* _The task_
For each statement below, answer yes or no according to the financial text that follows, quoting the exact words of the text that decide it. (a) The average number of agents in the field fell from 80 to 60. (b) The decrease in cost of revenue came from lower product revenue at TPC. (c) TPC's suit against the outside sales organization remains unresolved.

* _Text_
>>

Revenue and Operating Expenses

 

The Company’s revenue and operating expenses for the six months ended June 30, 2018 and 2017 are summarized as follows:

 

  Six Months Ended June 30,  
    2018     2017  
Revenues   $ 1,049,292     $ 1,414,553  
Cost of revenues           2,515  
Gross profit     1,049,292       1,413,704  
Selling, general and administrative expenses     2,967,716       5,947,831  
Operating loss   $ (1,918,424 )   $ (4,534,127 )

 

The decrease in revenue for the six months ended June 30, 2018, compared to the six months ended June 30, 2017 is due primarily to a reduction in residential revenue at TPC, which was due primarily to the sales agent attrition of approximately 25% of the door-to-door sales force. The average number of agents in the field fell from 80 in September of 2016 to 60 in September 2017. The drop in the number of agents was due primarily to an outside sales organization who recruited these agents. Since then, TPC has settled a suit that TPC initiated against this firm in which, along with a monetary penalty, the firm agreed to not solicit TPC agents in the future. TPC is actively recruiting to replace this sales force. Also, sales were impacted due to the transitioning of resources to call center and online residential sales in preparation for transitioning to selling our own alternative supplier.

 

The decrease in cost of revenue for the six months ended June 30, 2018, compared to the six months ended June 30, 2017 is due to a reduction in product revenue from our E3 subsidiary.

 

The decrease in selling, general and administrative expenses for the six months ended June 30, 2018, compared to the six months ended June 30, 2017 is due primarily to a decrease in stock and cash compensation paid to consultants related to strategic business and financial advisory services, a decrease in the use of contract labor, and a decrease in professional fees, travel and entertainment, and bonuses paid.

 

Other Income (Expense)

 

  Six Months Ended June 30,  
    2018     2017  
Interest expense   $ (303,449 )   $ (366,476 )
Gain (loss) on change in fair value of derivative liability     (252,600 )     374,000  
Total other income (expense)   $ (556,049 )   $ 7,524  

 

The increase in other income (expense) for the six months ended June 30, 2018, compared to the prior period is mainly attributable to an increase in the loss on change of fair value of the derivative liability, partially offset by decreased interest expense as a result of the decrease in convertible notes from conversions to common stock.

 

 

 

  21  

 

 

Liquidity and Capital Resources

 

Working Capital

 

The following table sets forth a summary of working capital as of June 30, 2018 and December 31, 2017:

 

  June 30,     December 31,  
    2018     2017  
Current assets   $ 828,092     $ 1,353,585  
Current liabilities     3,046,895       2,284,142  
Working capital   $ (2,218,803 )   $ (930,557 )

<<

* _Stored rows_
>>

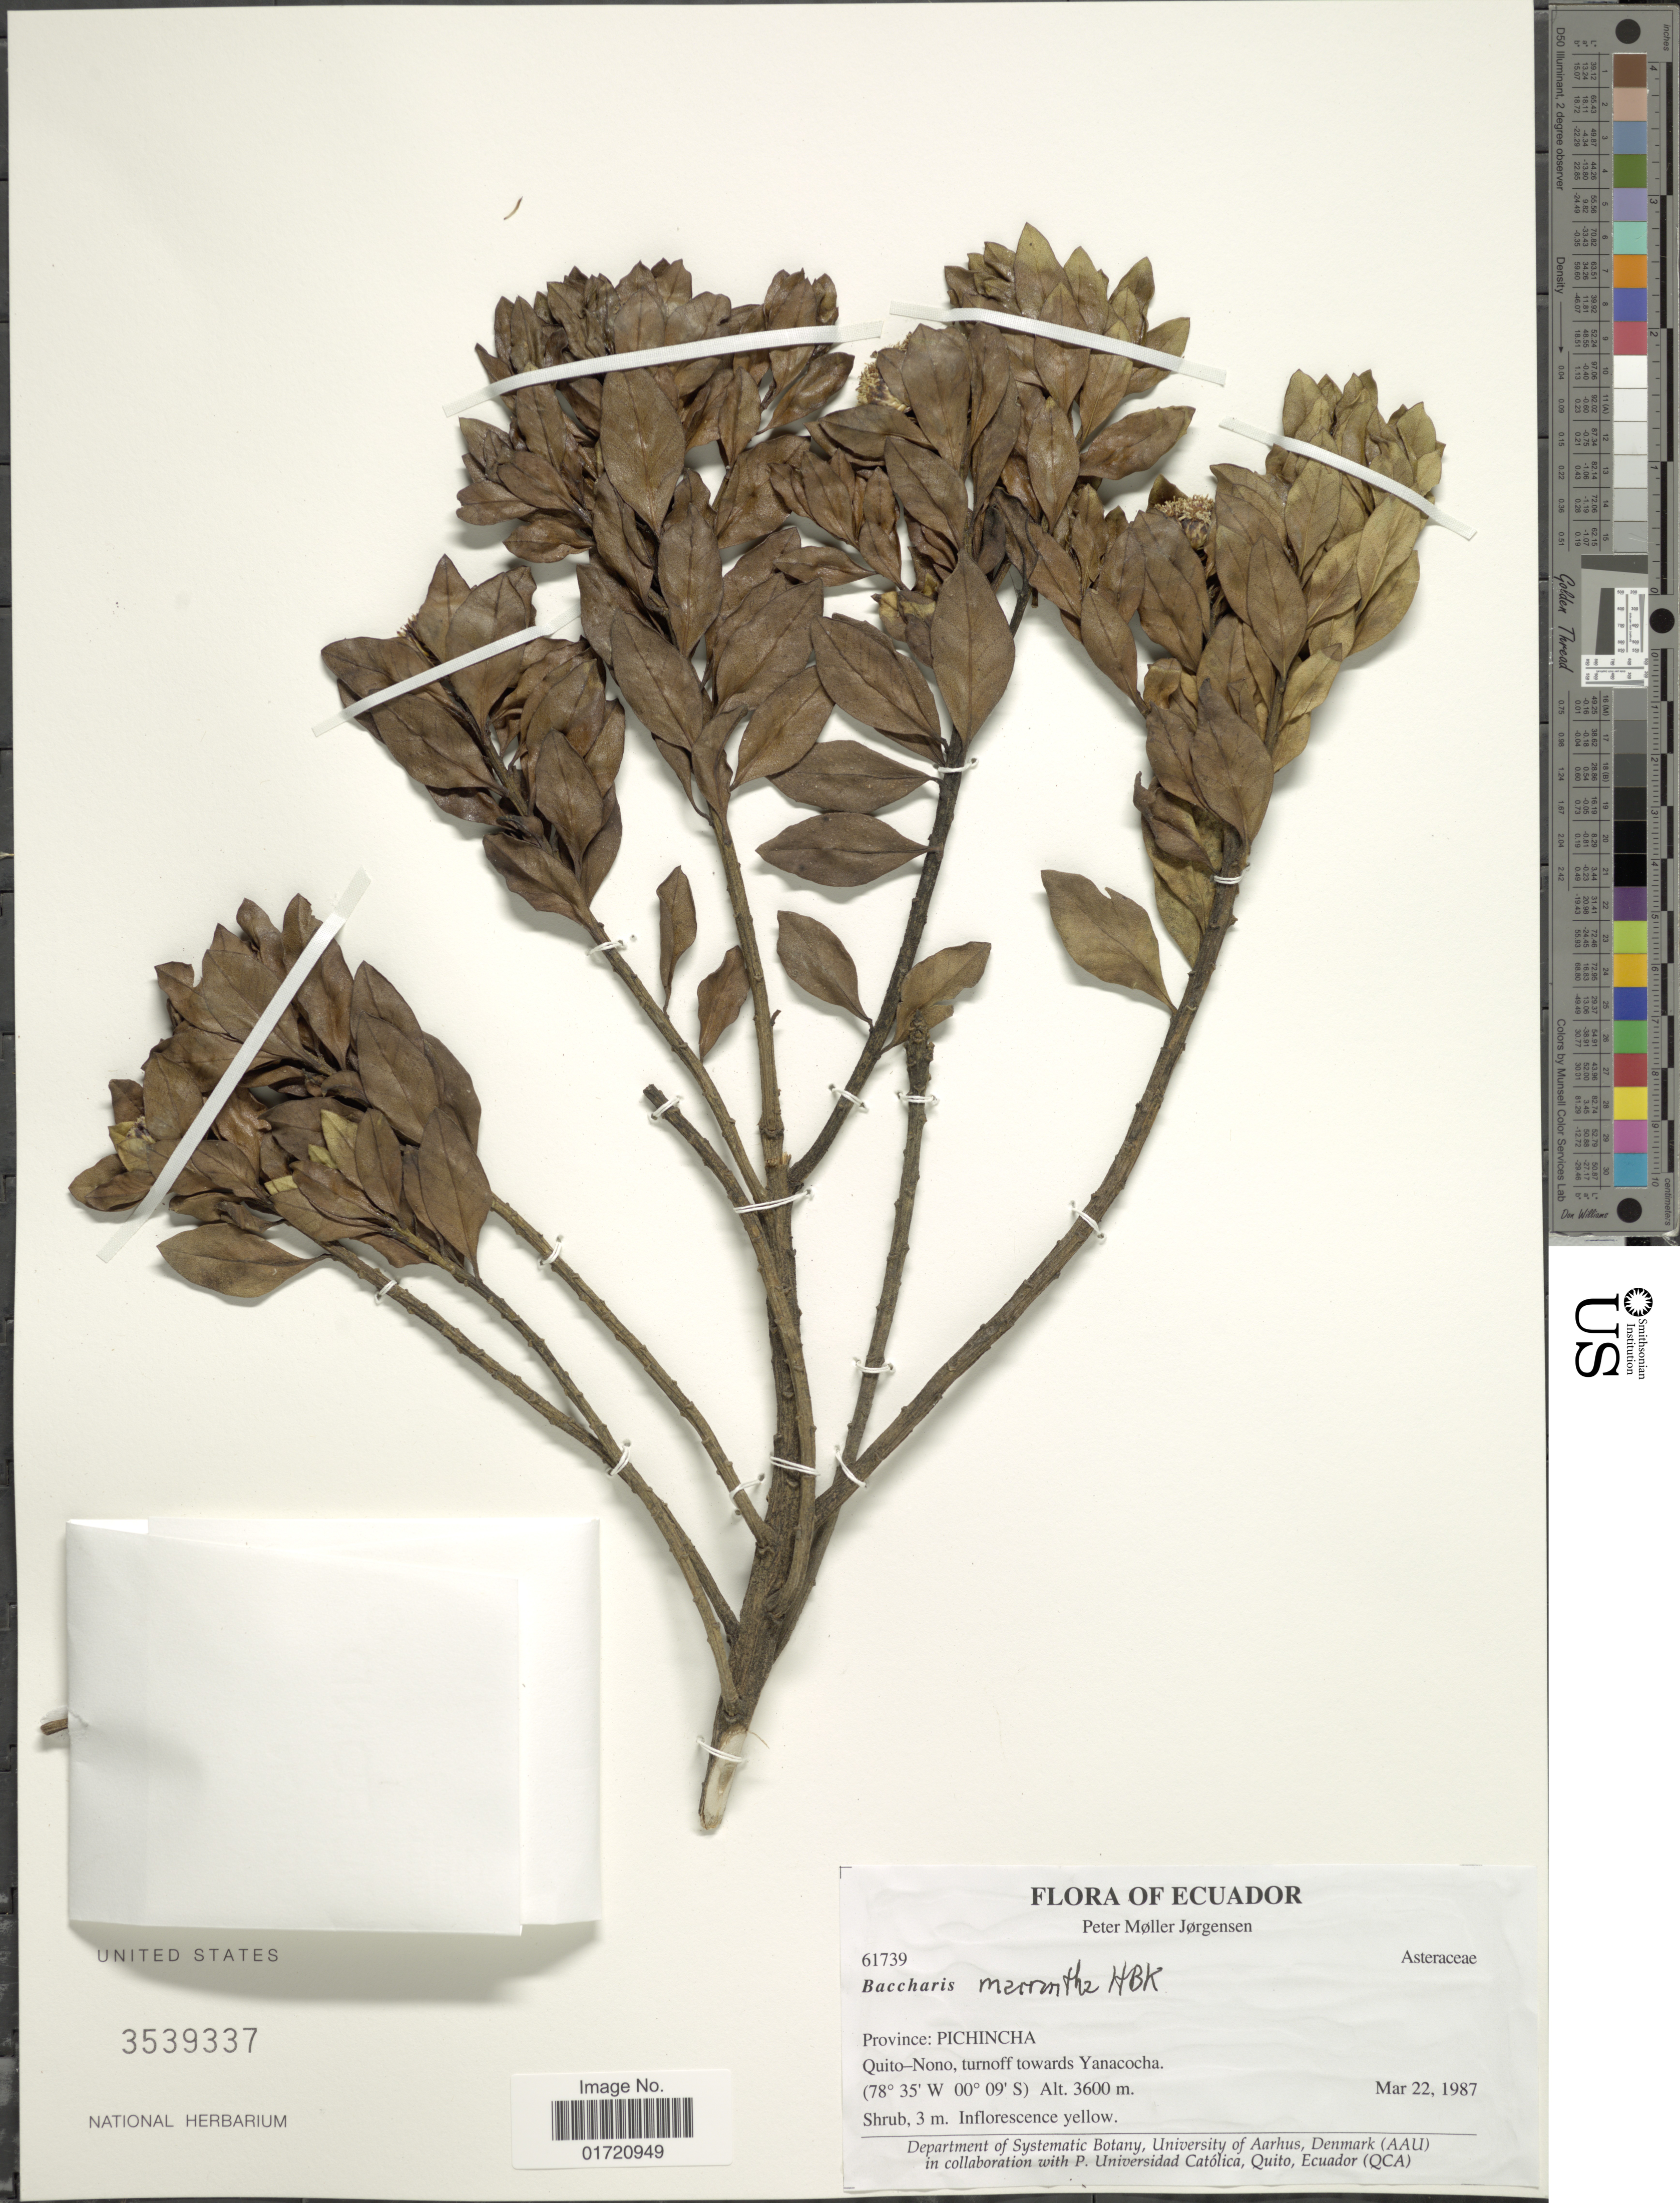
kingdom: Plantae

<<
>>

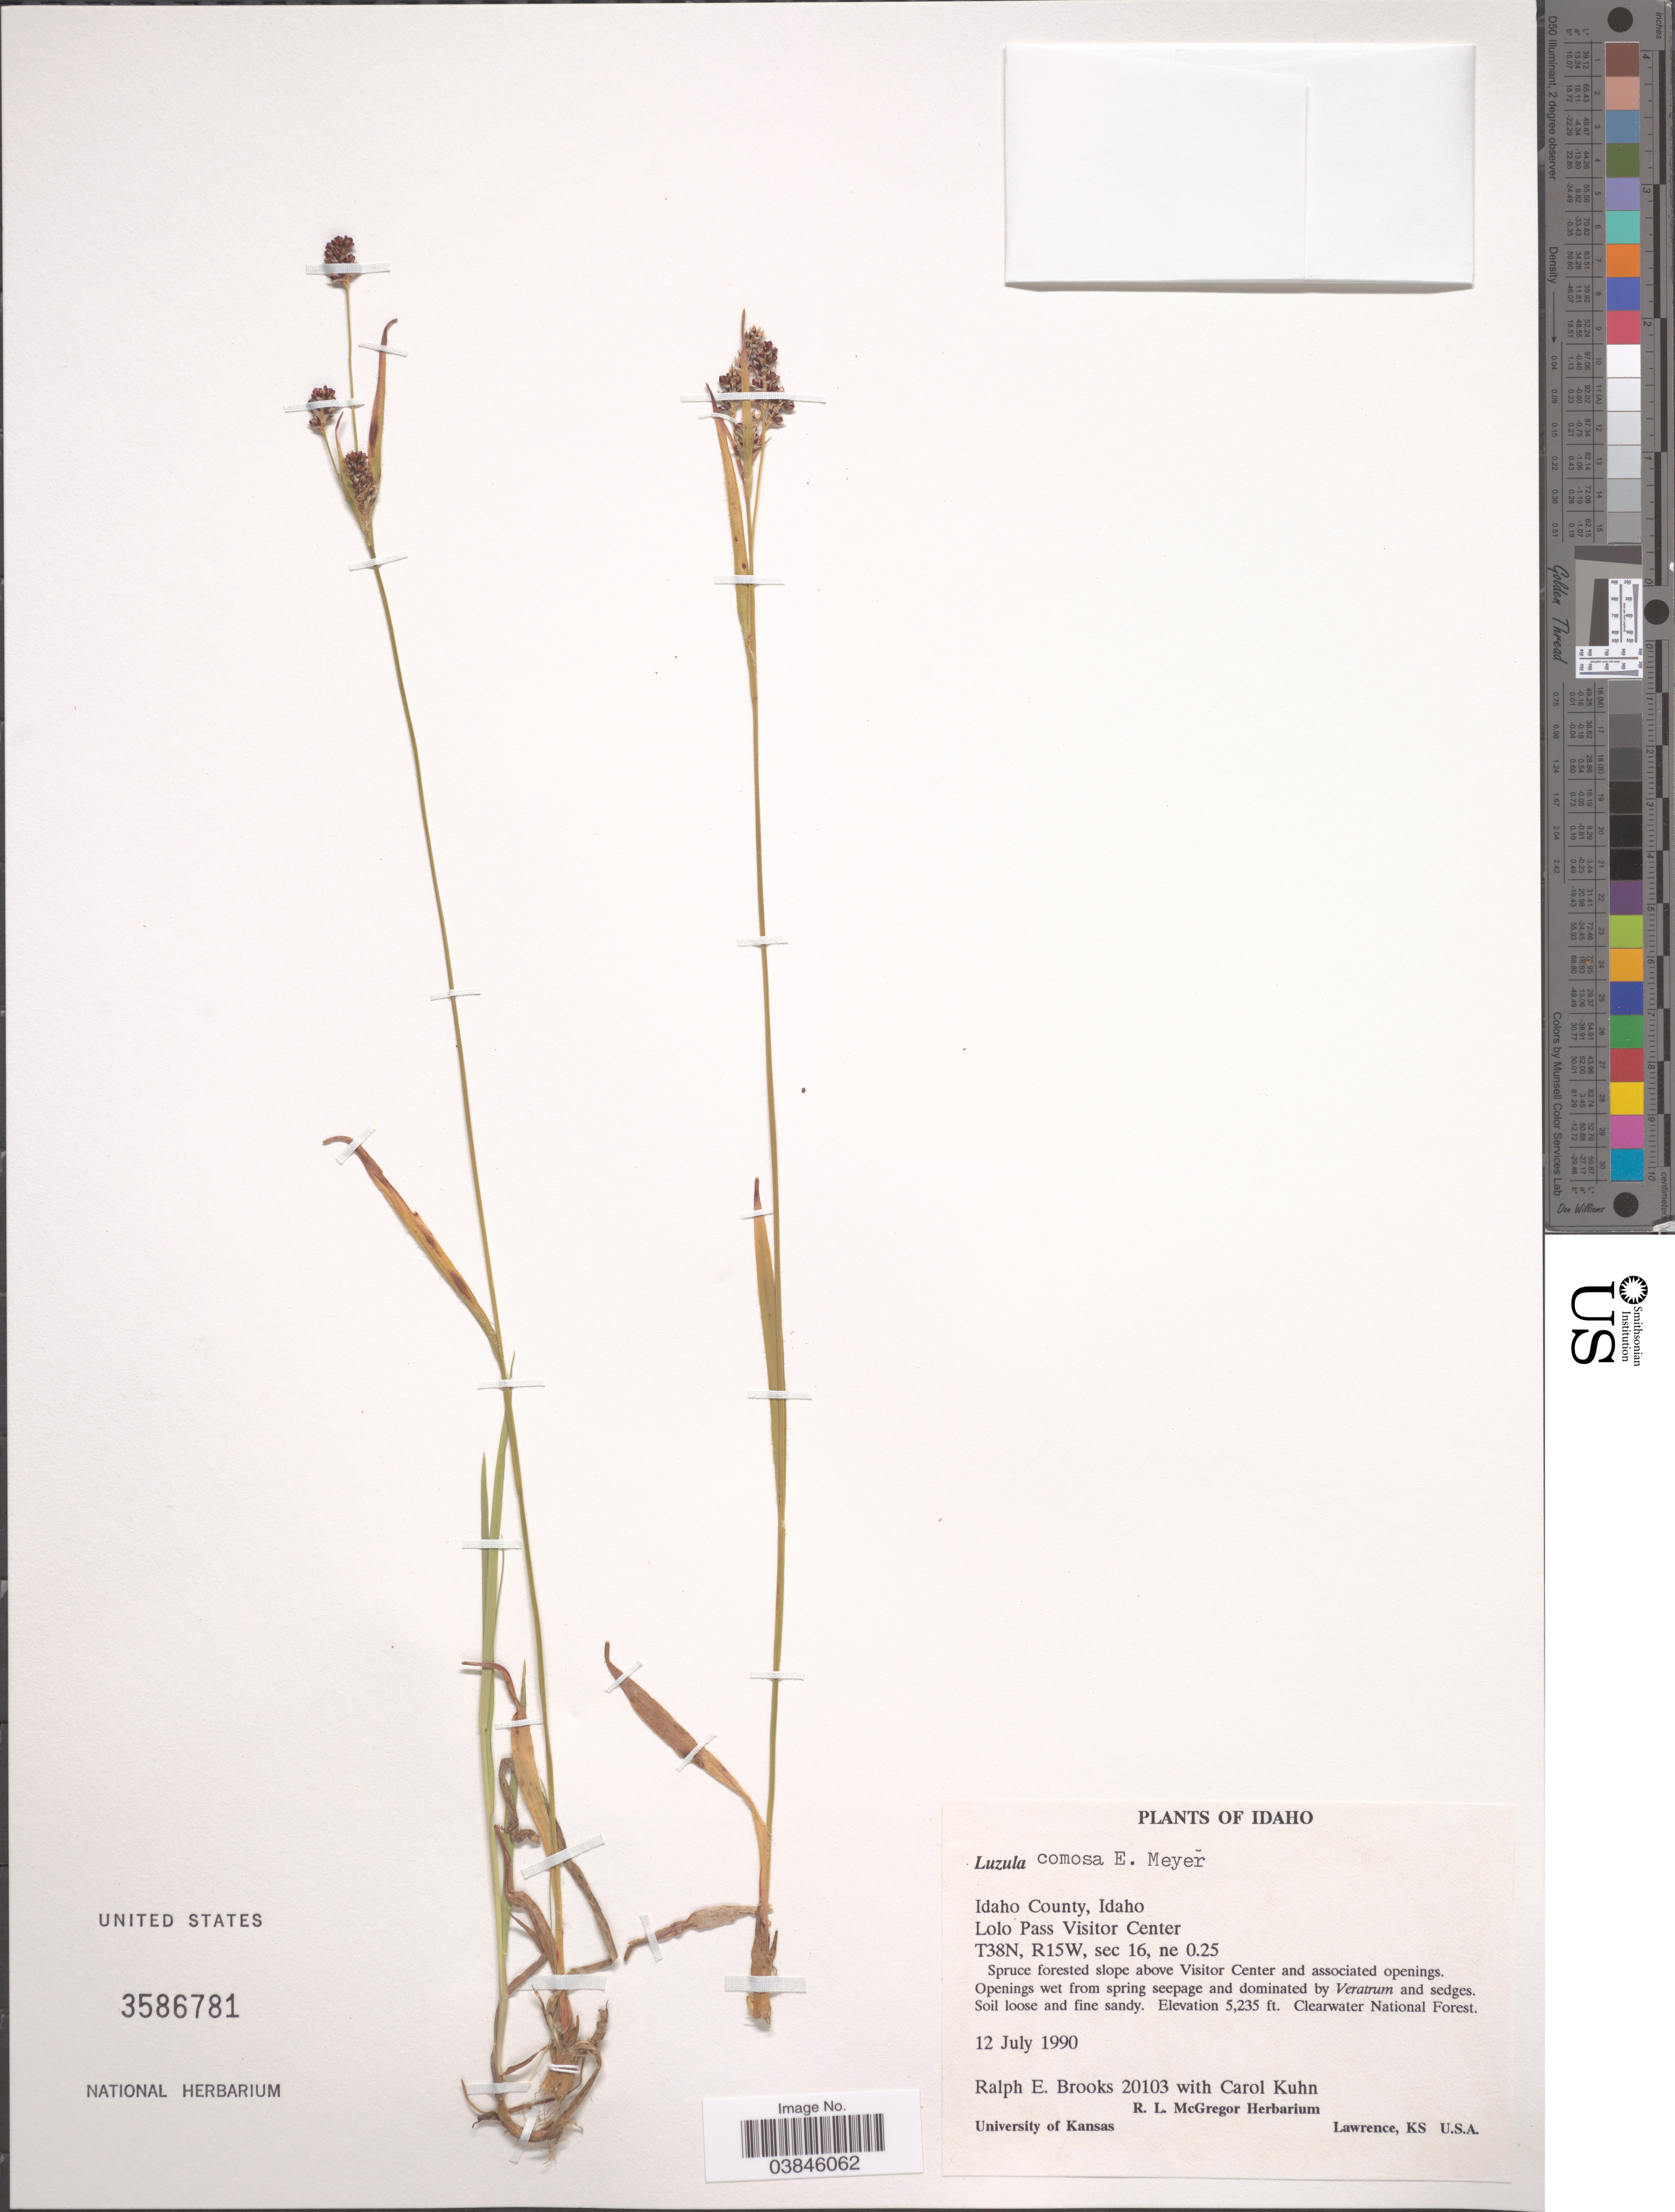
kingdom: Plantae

<<

* _Written response_
(a) Yes: "The average number of agents in the field fell from 80 in September of 2016 to 60 in September 2017."
(b) No: "due to a reduction in product revenue from our E3 subsidiary."
(c) No: "TPC has settled a suit that TPC initiated against this firm"